Carbon Capture 45Q Credit Revenue

Translate capture throughput into 45Q tax credit revenue with adjustable credit rates, multipliers, and inflation factors for storage or utilisation pathways.

Enter the average CO₂ captured each operating day from all trains (metric tons).
Use the statutory 45Q rate per metric ton for your capture pathway before inflation.
Set to 1.0 for secure storage or 0.8 for utilisation, per IRS guidance.
Estimate the number of on-stream days after outages and maintenance.
Defaults to 1.00; multiply the statutory rate by the IRS inflation factor for the relevant tax year if available.
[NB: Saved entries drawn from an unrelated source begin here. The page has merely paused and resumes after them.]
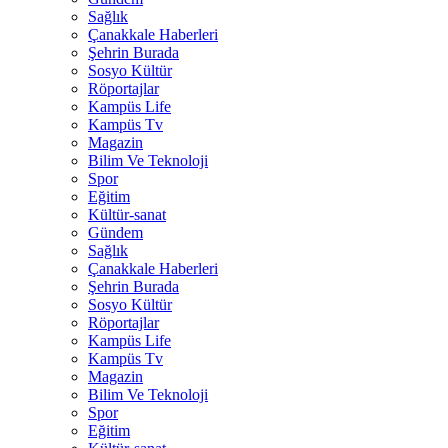
Sağlık
Çanakkale Haberleri
Şehrin Burada
Sosyo Kültür
Röportajlar
Kampüs Life
Kampüs Tv
Magazin
Bilim Ve Teknoloji
Spor
Eğitim
Kültür-sanat
Gündem
Sağlık
Çanakkale Haberleri
Şehrin Burada
Sosyo Kültür
Röportajlar
Kampüs Life
Kampüs Tv
Magazin
Bilim Ve Teknoloji
Spor
Eğitim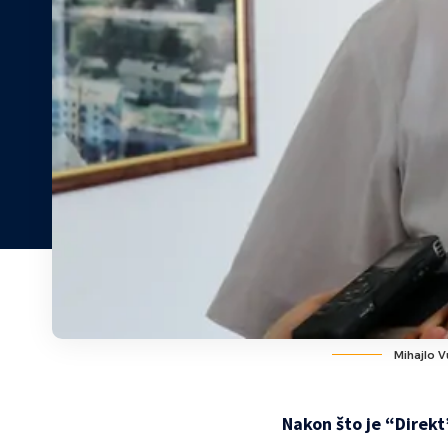
Mihajlo Vu
Nakon što je “Direkt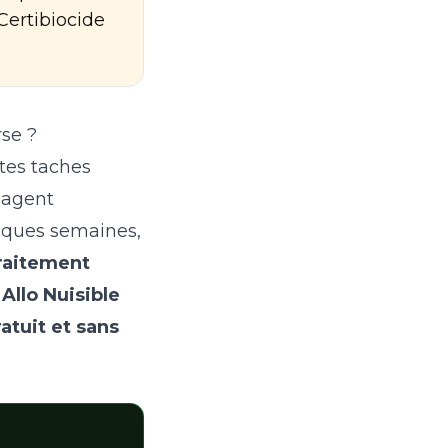
Certibiocide
rse ?
tes taches
opagent
elques semaines,
traitement
z
Allo Nuisible
atuit et sans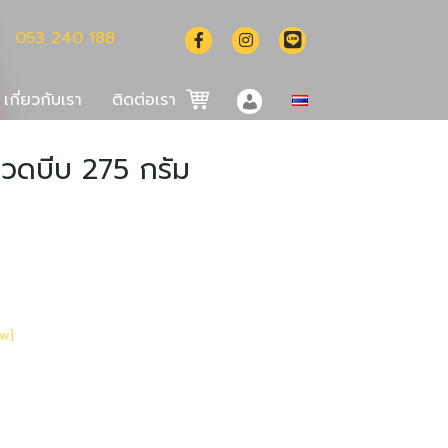
053 240 188
เกี่ยวกับเรา
ติดต่อเรา
ขวดบีบ 275 กรัม
English
中文 (中国)
ow]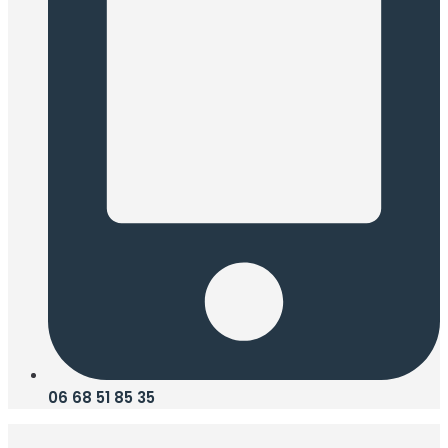
06 68 51 85 35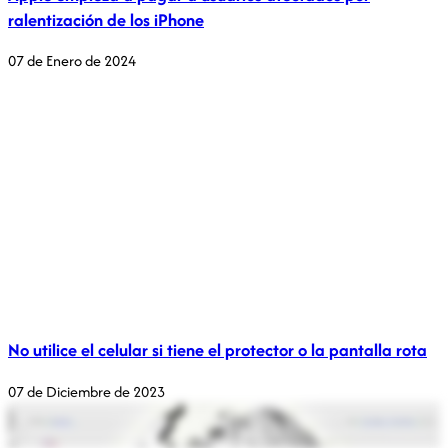
ralentización de los iPhone
07 de Enero de 2024
No utilice el celular si tiene el protector o la pantalla rota
07 de Diciembre de 2023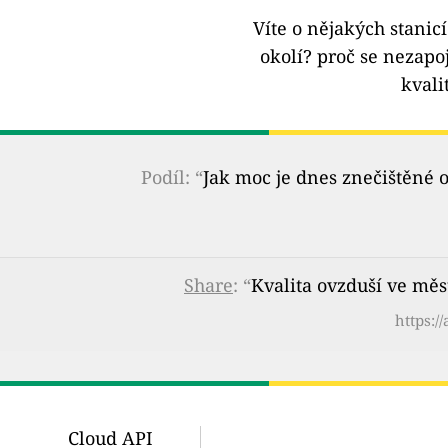
Víte o nějakých stanic
okolí?
proč se nezapoj
kvali
Podíl: “
Jak moc je dnes znečištěné 
Share
: “
Kvalita ovzduší ve měs
https:/
Cloud API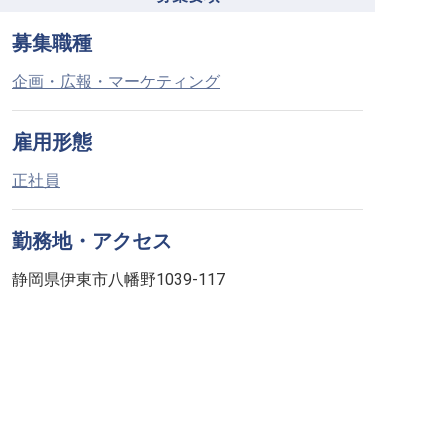
募集職種
企画・広報・マーケティング
雇用形態
正社員
勤務地・アクセス
静岡県伊東市八幡野1039-117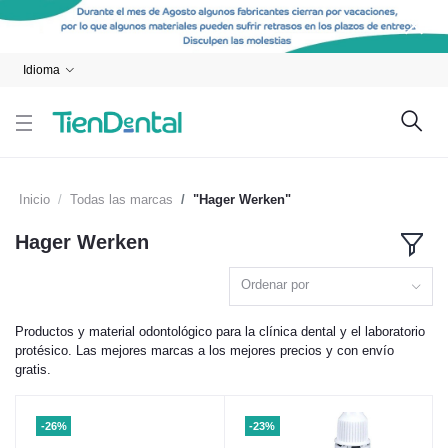
Idioma
Inicio
Todas las marcas
"Hager Werken"
Hager Werken
Ordenar por
Productos y material odontológico para la clínica dental y el laboratorio
protésico. Las mejores marcas a los mejores precios y con envío
gratis.
-26%
-23%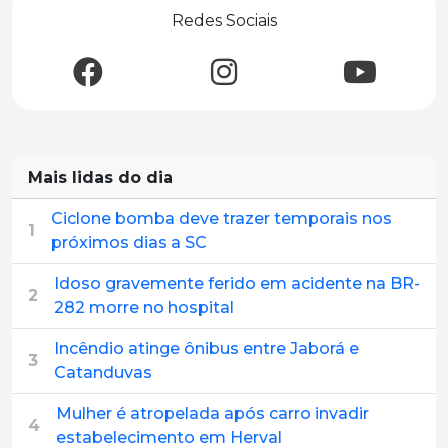
Redes Sociais
Mais lidas do dia
Ciclone bomba deve trazer temporais nos
1
próximos dias a SC
Idoso gravemente ferido em acidente na BR-
2
282 morre no hospital
Incêndio atinge ônibus entre Jaborá e
3
Catanduvas
Mulher é atropelada após carro invadir
4
estabelecimento em Herval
This tool does not constitute tax advice. Consult project finance counsel and tax advisors to confirm eligibility, compliance, and monetisation strategies for 45Q credits.

Examples

  • 1,200 t/day, $85/ton, multiplier 1.0, 340 days ⇒ 1,200.00 tonnes/day over 340.00 days at $85.00 and a 1.00 multiplier yields $34,680,000.00 in annual credits, or $2,890,000.00 per month before transfer fees.
  • 650 t/day, $60/ton, multiplier 0.8, 300 days, inflation 1.03 ⇒ 650.00 tonnes/day for 300.00 days with a $60.00 statutory rate ×1.03 inflation ($61.80 effective) and 0.80 multiplier generates $9,640,800.00 annually, or $803,400.00 per month.

FAQ

Can I include carbon intensity premiums from offtake contracts?
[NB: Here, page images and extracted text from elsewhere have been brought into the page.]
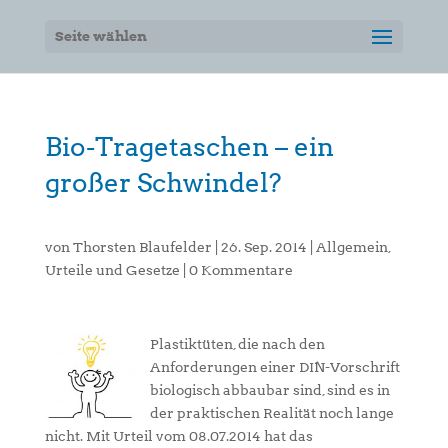
Seite wählen
Bio-Tragetaschen – ein
großer Schwindel?
von
Thorsten Blaufelder
|
26. Sep. 2014
|
Allgemein
,
Urteile und Gesetze
|
0 Kommentare
Plastiktüten, die nach den
Anforderungen einer DIN-Vorschrift
biologisch abbaubar sind, sind es in
der praktischen Realität noch lange
nicht. Mit Urteil vom 08.07.2014 hat das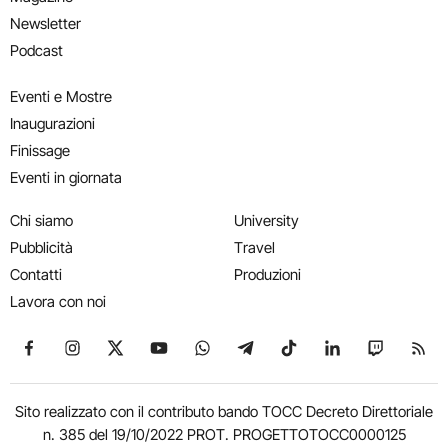
Newsletter
Podcast
Eventi e Mostre
Inaugurazioni
Finissage
Eventi in giornata
Chi siamo
University
Pubblicità
Travel
Contatti
Produzioni
Lavora con noi
Seguici su Facebook
Seguici su Instagram
Seguici su X
Seguici su YouTube
Seguici su WhatsApp
Seguici su Telegram
Seguici su TikTok
Seguici su Link
Seguici su
Segui
Sito realizzato con il contributo bando TOCC Decreto Direttoriale
n. 385 del 19/10/2022 PROT. PROGETTOTOCC0000125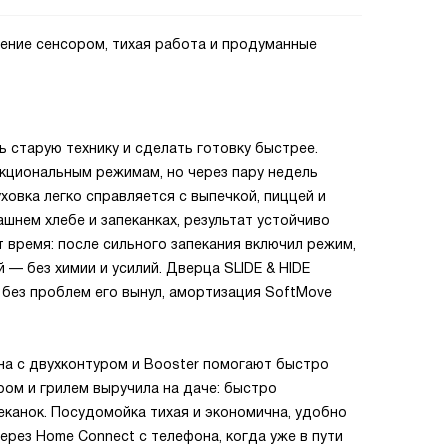
ение сенсором, тихая работа и продуманные
ь старую технику и сделать готовку быстрее.
нкциональным режимам, но через пару недель
ховка легко справляется с выпечкой, пиццей и
нем хлебе и запеканках, результат устойчиво
 время: после сильного запекания включил режим,
 — без химии и усилий. Дверца SLIDE & HIDE
 без проблем его вынул, амортизация SoftMove
на с двухконтуром и Booster помогают быстро
ром и грилем выручила на даче: быстро
канок. Посудомойка тихая и экономична, удобно
ерез Home Connect с телефона, когда уже в пути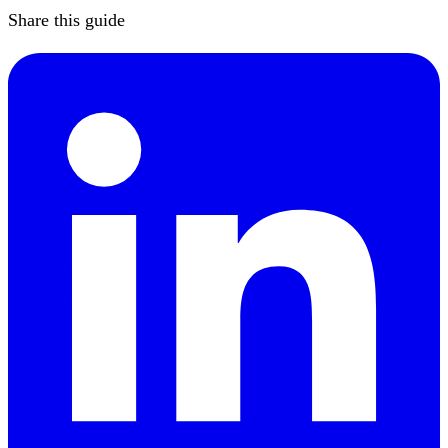
Share this guide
Add the additional revenue per tonne to the credit rate before running the calculation to see blended tax plus market value.

How do recapture provisions affect the estimate?

The calculator assumes full qualification. If storage integrity is breached, recaptured credits may need to be repaid—model that separately as a risk adjustment.

What documentation supports 45Q claims?

Keep engineering reports, lifecycle analyses, and third-party verification that substantiate captured volumes, transport, and storage pathways to satisfy IRS requirements.

Additional Information

  • The capture method multiplier is 1.0 for secure geologic storage and 0.8 for utilisation, mirroring the Section 45Q statute.
  • Inflation adjustment multiplies the statutory rate by the IRS inflation factor published each year so your forecast matches Form 8933 guidance.
  • Monthly credit value divides the annual total by 12 so you can align the estimate with cash-flow models for transferability or tax equity deals.